• _ABOUT THIS EXERCISE_:
Quote precisely the final stretch of the listing: start at the line containing "### 1. 定义引用类" and stop after the last line.

• _GIVEN INFORMATION_:
——
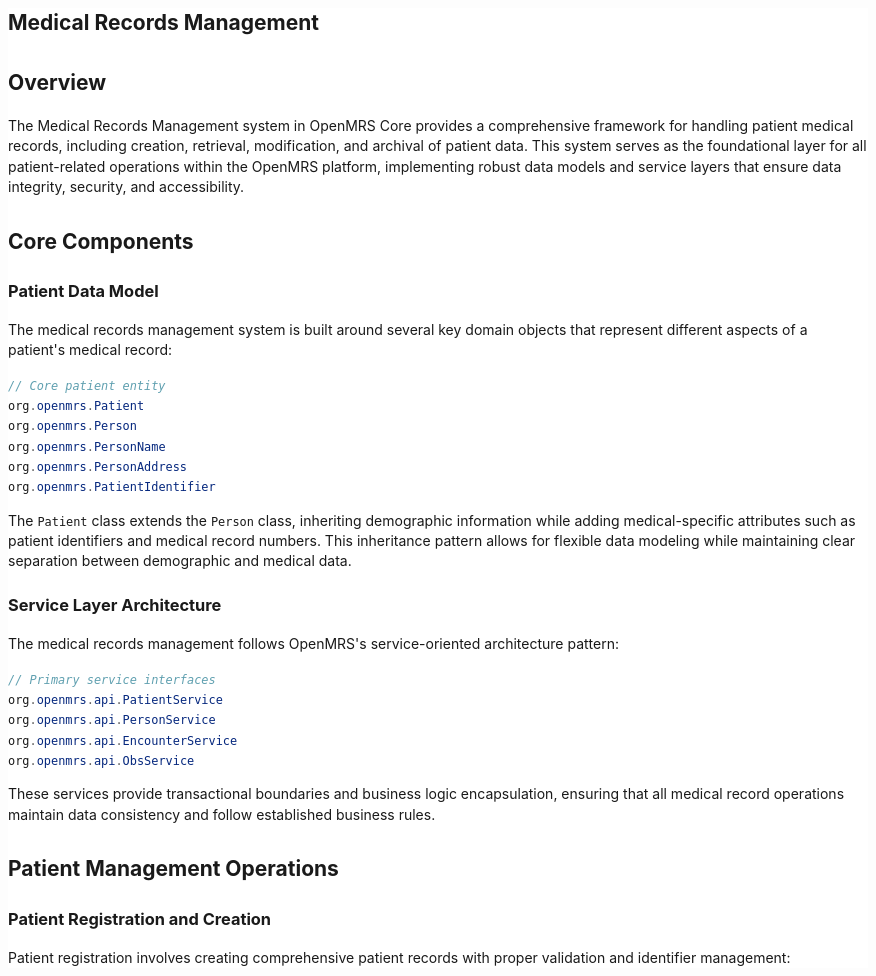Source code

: ## Medical Records Management

## Overview

The Medical Records Management system in OpenMRS Core provides a comprehensive framework for handling patient medical records, including creation, retrieval, modification, and archival of patient data. This system serves as the foundational layer for all patient-related operations within the OpenMRS platform, implementing robust data models and service layers that ensure data integrity, security, and accessibility.

## Core Components

### Patient Data Model

The medical records management system is built around several key domain objects that represent different aspects of a patient's medical record:

```java
// Core patient entity
org.openmrs.Patient
org.openmrs.Person
org.openmrs.PersonName
org.openmrs.PersonAddress
org.openmrs.PatientIdentifier
```

The `Patient` class extends the `Person` class, inheriting demographic information while adding medical-specific attributes such as patient identifiers and medical record numbers. This inheritance pattern allows for flexible data modeling while maintaining clear separation between demographic and medical data.

### Service Layer Architecture

The medical records management follows OpenMRS's service-oriented architecture pattern:

```java
// Primary service interfaces
org.openmrs.api.PatientService
org.openmrs.api.PersonService
org.openmrs.api.EncounterService
org.openmrs.api.ObsService
```

These services provide transactional boundaries and business logic encapsulation, ensuring that all medical record operations maintain data consistency and follow established business rules.

## Patient Management Operations

### Patient Registration and Creation

Patient registration involves creating comprehensive patient records with proper validation and identifier management:
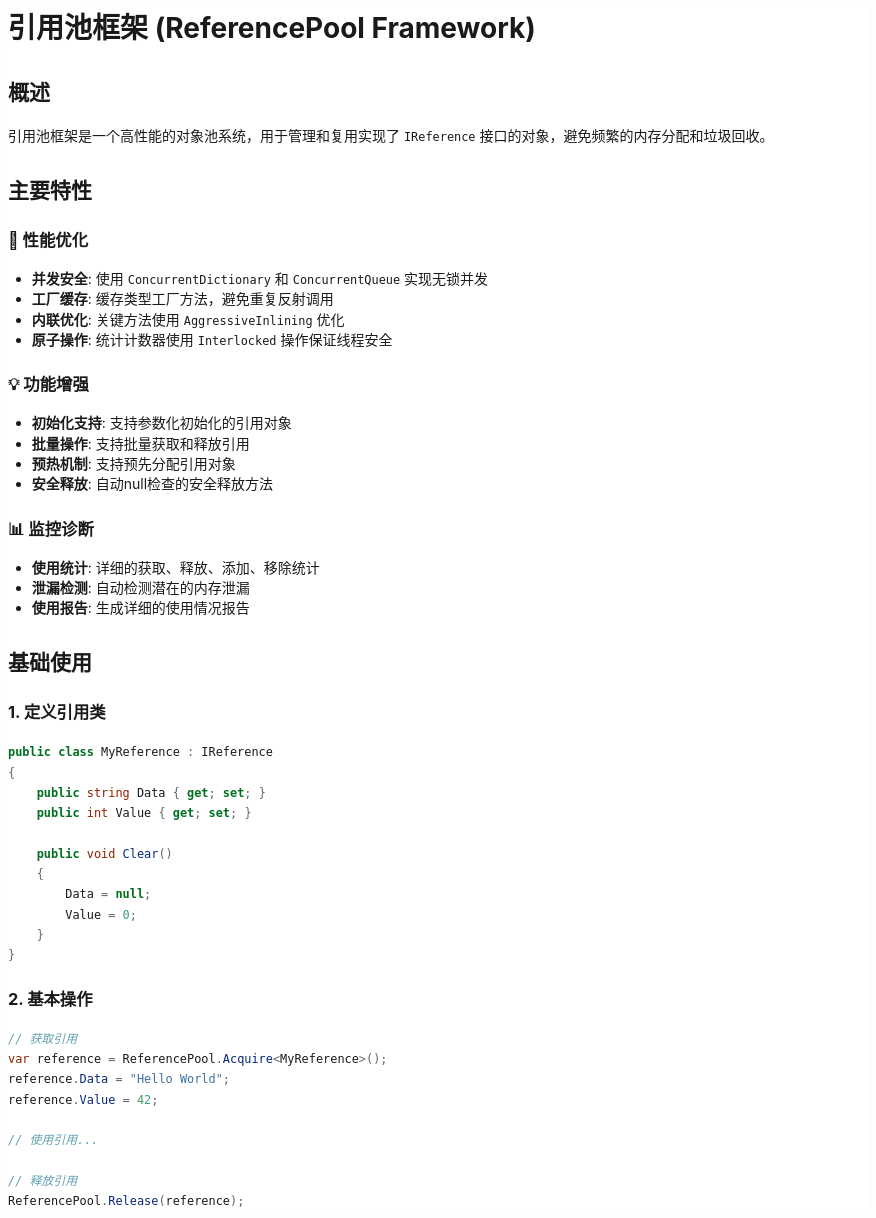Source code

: # 引用池框架 (ReferencePool Framework)

## 概述

引用池框架是一个高性能的对象池系统，用于管理和复用实现了 `IReference` 接口的对象，避免频繁的内存分配和垃圾回收。

## 主要特性

### 🚀 性能优化
- **并发安全**: 使用 `ConcurrentDictionary` 和 `ConcurrentQueue` 实现无锁并发
- **工厂缓存**: 缓存类型工厂方法，避免重复反射调用
- **内联优化**: 关键方法使用 `AggressiveInlining` 优化
- **原子操作**: 统计计数器使用 `Interlocked` 操作保证线程安全

### 💡 功能增强
- **初始化支持**: 支持参数化初始化的引用对象
- **批量操作**: 支持批量获取和释放引用
- **预热机制**: 支持预先分配引用对象
- **安全释放**: 自动null检查的安全释放方法

### 📊 监控诊断
- **使用统计**: 详细的获取、释放、添加、移除统计
- **泄漏检测**: 自动检测潜在的内存泄漏
- **使用报告**: 生成详细的使用情况报告

## 基础使用

### 1. 定义引用类

```csharp
public class MyReference : IReference
{
    public string Data { get; set; }
    public int Value { get; set; }
    
    public void Clear()
    {
        Data = null;
        Value = 0;
    }
}
```

### 2. 基本操作

```csharp
// 获取引用
var reference = ReferencePool.Acquire<MyReference>();
reference.Data = "Hello World";
reference.Value = 42;

// 使用引用...

// 释放引用
ReferencePool.Release(reference);
```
——
• _RESULT BELOW_:
### 1. 定义引用类

```csharp
public class MyReference : IReference
{
    public string Data { get; set; }
    public int Value { get; set; }
    
    public void Clear()
    {
        Data = null;
        Value = 0;
    }
}
```

### 2. 基本操作

```csharp
// 获取引用
var reference = ReferencePool.Acquire<MyReference>();
reference.Data = "Hello World";
reference.Value = 42;

// 使用引用...

// 释放引用
ReferencePool.Release(reference);
```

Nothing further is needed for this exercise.